Hello to our Read With Me friends!
I’m so glad you’ve decided to join us and have clicked your way onto our blog! This is the inaugural post, so I thought you might want to know a bit about me (one of the Read With Me booksellers) and my life-long love of reading.
So to begin, my name is Brittany, and if you ever come into the shop to a redhead who is working, odds are it’s me! My expertise definitely lies mostly in Young Adult novels, especially the realistic ones (both historical or contemporary), but as I’ve been working, I’ve gotten to read the firsts of so many of the series I didn’t have when I was growing up. Let me tell you, there are some fantastic series out now that I wish I could have had as a child.
I was the kid who quickly fell in love with reading, finding myself enraptured by the opportunity to escape into different worlds, ones that felt like they belonged only to me. The Magic Tree House books were my first series that I ever read all by myself, and they also led me to proclaim quite loudly while on a school field trip that I hoped to one day grow up to be Mary Pope Osborne. While this never actually occurred, it was the beginning of a pattern for me—books began to define my dream jobs.
After reading Balto in first grade, I quickly found myself determined to become a musher and to race in the Iditarod. I would tell everyone that my dream dog was a Siberian Husky, and that one day, I’d have a whole team of them. In fact, instead of imaginary friends, I had a host of imaginary dogs! Books had awakened my sense of imagination, and I gave myself over willingly.
I read many more series, falling in love with most of them, and I felt as though each individual book was an adventure I got to embark on. I was the kid who got in trouble for reading during class and definitely read in dim lighting significantly past my bedtime (I had convinced my parents I was afraid of the dark so that they would leave the closet light on).
For me, reading was full of whimsy and adventure, but I also realized at a young age that reading didn’t manifest itself the same way in every kid. I have three brothers, and all four of us kids had different attitudes towards reading: two of my brothers hated reading, the other brother’s favorite book in high school was A Tale of Two Cities by Charles Dickens, and I was the one who adventured to the library weekly to get an armful of books.
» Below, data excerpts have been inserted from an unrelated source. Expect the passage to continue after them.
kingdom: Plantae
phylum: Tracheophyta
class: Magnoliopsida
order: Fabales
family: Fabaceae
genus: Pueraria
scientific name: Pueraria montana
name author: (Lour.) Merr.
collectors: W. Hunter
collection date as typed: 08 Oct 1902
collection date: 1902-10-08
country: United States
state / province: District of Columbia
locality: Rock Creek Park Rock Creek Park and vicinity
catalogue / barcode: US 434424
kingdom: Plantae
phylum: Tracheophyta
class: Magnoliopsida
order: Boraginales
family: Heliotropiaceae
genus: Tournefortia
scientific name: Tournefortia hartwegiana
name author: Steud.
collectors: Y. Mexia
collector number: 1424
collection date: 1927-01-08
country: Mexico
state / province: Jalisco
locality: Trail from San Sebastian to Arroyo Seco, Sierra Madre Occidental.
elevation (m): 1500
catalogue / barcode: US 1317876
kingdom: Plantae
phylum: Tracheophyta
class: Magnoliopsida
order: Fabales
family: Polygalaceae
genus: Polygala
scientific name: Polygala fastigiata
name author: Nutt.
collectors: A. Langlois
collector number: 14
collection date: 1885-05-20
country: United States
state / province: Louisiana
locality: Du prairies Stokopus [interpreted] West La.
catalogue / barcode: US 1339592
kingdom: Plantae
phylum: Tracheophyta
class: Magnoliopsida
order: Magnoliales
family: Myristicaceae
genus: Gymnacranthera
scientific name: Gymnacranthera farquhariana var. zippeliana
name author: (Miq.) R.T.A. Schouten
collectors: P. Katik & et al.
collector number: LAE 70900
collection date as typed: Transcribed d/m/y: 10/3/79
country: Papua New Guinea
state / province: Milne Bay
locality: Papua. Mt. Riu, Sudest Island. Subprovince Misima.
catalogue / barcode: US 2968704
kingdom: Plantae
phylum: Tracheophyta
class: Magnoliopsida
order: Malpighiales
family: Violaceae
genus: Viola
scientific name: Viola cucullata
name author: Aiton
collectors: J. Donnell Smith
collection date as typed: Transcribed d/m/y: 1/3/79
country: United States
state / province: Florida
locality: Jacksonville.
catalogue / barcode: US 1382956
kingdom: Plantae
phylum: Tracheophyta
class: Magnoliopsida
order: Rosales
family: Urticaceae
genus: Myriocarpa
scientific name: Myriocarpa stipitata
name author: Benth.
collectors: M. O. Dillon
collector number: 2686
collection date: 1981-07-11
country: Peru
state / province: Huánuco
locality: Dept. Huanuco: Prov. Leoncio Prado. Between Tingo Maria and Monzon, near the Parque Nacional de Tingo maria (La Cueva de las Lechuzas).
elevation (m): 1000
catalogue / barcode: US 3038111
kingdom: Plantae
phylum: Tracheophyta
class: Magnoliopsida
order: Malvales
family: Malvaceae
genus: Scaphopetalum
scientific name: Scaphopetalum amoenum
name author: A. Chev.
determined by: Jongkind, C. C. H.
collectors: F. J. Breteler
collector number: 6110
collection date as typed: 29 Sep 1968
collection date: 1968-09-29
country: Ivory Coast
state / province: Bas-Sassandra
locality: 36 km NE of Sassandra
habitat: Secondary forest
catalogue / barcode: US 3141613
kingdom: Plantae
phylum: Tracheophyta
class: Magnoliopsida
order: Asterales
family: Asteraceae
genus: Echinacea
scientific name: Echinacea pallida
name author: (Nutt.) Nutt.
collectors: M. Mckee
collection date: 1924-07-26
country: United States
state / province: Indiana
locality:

One of my brothers really struggled with reading, and I came to understand later that he didn’t have the voice in his head that most of us get when reading and writing. You know, the voice in your head that’s almost like an echo that comes milliseconds after reading or writing the word? That one.
While reading for me conjured up images and had different voices for each character, his consisted of only the words on the page. It didn’t come alive for him the way it did for me. I then found the types of books that did some of the work for you, and I read them out loud to him. I wanted to see him fall in love with reading the same way I had, and to a degree, he did. He and I both loved reading the Geronimo Stilton series together, and I loved that.
One of my neighbors much preferred to hear books rather than read them. For some people, reading is just harder and takes more energy, so the two of us could often be found huddled together with a book, me reading out loud to her. I would make every character have a distinct voice, and try to act it out as much as possible. Oftentimes, we’d end up laughing at me trying to mimic characters and their facial expressions.
I thought it was fun to be able to share the books I loved with the people around me. I liked the adventure of reading it myself, but there’s a certain joy that comes from reading together. The words seem even more whimsical when spoken aloud rather than read in a solitary environment.
So, I challenge you to pick up a book, find someone, and share the magic of it. Find a child, grandchild, friend, or parent, and sit down and read with them. After all, it’s one of the things we cherish here at Read With Me.